Harm reduction remained slow to catch on in most of the Bible Belt, including Roanoke. When I told Janine about an idea hatched at an opioid brainstorming session in Boston—to segregate users on a boat in international waters, where they could legally inject under medical supervision, ideally then transitioning to counseling and MAT—she was repulsed. “That’s crazy! We’ve created this problem, and now we decide we’re just going to continue to let it happen, and that’s the answer?”

And yet she was miles ahead of most leaders in her conservative community. She’d told her son’s story recently to the local school board and county officials, hoping to raise money for the county’s risk prevention council, which was currently running on fumes and a few small federal grants. She’d explained how she’d pulled strings to get her kids into the Hidden Valley school zone because she considered it a superior place to raise children. But the affluence she believed would protect her family had instead allowed the festering of shame and inaction. Almost daily the Hope Initiative took a call about a heroin user from Hidden Valley or nearby Cave Spring, and police data showed that the problem was worse by far in those two communities than in other, less affluent areas of the county.

“I was just a mom trying to make them aware of what’s happening here, that they should be aware. But there was dead silence in the room,” Janine said. “Nobody asked me a question. I just spoke, and I sat down.”

The school board declined to support the program, and the county gave its usual $2,000.

*

Of the fifty-seven people who came seeking treatment in the Hope Initiative’s initial months, the volunteers had persuaded only two people to begin residential treatment. About fifteen were referred to MAT outpatient programs—seven of whom were still in recovery a year later. Neither Tess nor her friend Joey was among the successes, though both were regularly in touch with Hope volunteers.

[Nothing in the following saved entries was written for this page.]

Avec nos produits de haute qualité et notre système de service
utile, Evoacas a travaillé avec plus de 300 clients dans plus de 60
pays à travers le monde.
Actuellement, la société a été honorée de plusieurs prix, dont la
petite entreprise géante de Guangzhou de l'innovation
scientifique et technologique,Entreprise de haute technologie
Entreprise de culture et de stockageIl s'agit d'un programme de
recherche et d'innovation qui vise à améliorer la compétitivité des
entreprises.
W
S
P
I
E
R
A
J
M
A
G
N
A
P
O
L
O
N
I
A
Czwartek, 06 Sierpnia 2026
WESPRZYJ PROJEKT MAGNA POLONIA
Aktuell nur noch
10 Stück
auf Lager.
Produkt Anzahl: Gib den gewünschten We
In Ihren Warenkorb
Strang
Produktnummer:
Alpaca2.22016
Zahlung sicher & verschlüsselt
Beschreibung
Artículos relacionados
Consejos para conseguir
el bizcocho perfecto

Tess seemed to be nowhere close to accepting help, Patricia told me, in early 2017. We sat next to each other at a drug-prevention forum put on at Tess’s alma mater, Cave Spring High, as judge after cop after grieving parent talked about rising overdose calls (thirty in the first six weeks of the year), more than a doubling of Narcan administrations, and increasingly potent seizures of fentanyl-spiked heroin.

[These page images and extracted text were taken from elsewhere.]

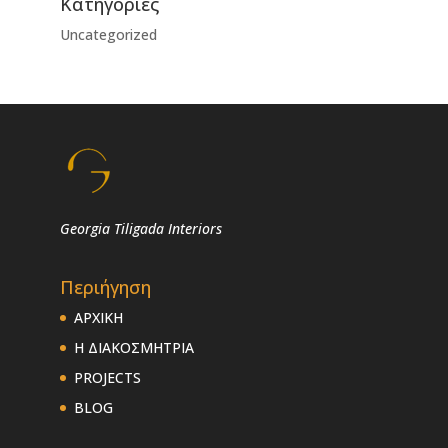
Kατηγορίες
Uncategorized
Georgia Tiligada Interiors
Περιήγηση
ΑΡΧΙΚΗ
Η ΔΙΑΚΟΣΜΗΤΡΙΑ
PROJECTS
BLOG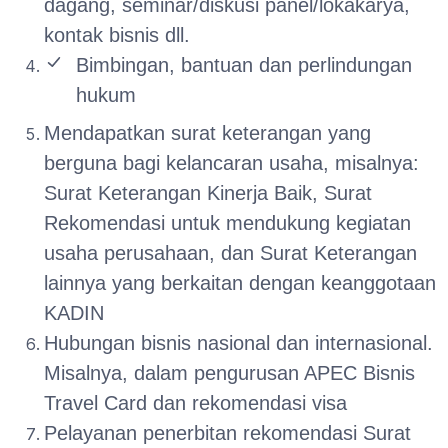
dagang, seminar/diskusi panel/lokakarya,
kontak bisnis dll.
Bimbingan, bantuan dan perlindungan
hukum
Mendapatkan surat keterangan yang
berguna bagi kelancaran usaha, misalnya:
Surat Keterangan Kinerja Baik, Surat
Rekomendasi untuk mendukung kegiatan
usaha perusahaan, dan Surat Keterangan
lainnya yang berkaitan dengan keanggotaan
KADIN
Hubungan bisnis nasional dan internasional.
Misalnya, dalam pengurusan APEC Bisnis
Travel Card dan rekomendasi visa
Pelayanan penerbitan rekomendasi Surat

Janine told Bobby’s story publicly for maybe the twelfth time. She finished by describing a recent visit to an urgent-care center with her teenage daughter, who’d sprained her thumb playing softball. After an X-ray and an exam to rule out a break, the doctor wrote her fifteen-year-old a prescription for a twenty-five-day supply of oxycodone.

“I tore it up,” Janine said. She also called clinic official Dr. John Burton, who said of the incident: “This was a provider who was still doing things the way we used to do them five years ago, and he didn’t get the memo.” A come-to-Jesus ensued, with Burton reminding the doctor of the hospital system’s ER policy of no more than three days’ worth of oxycodone or hydrocodone per prescription, sans refills.

During the Q&A at the end, Patricia stood in the audience and described Tess’s descent from Cave Spring honor-roll student and athlete to heroin addict and prostitute, preyed on by a growing network of drug dealers and pimps.

“I never saw it coming,” she told the crowd. “And I don’t know what the answer is, but I know it’s important we take heroin out from under a dirty rug. We should be talking about it the same way we talk about cancer.”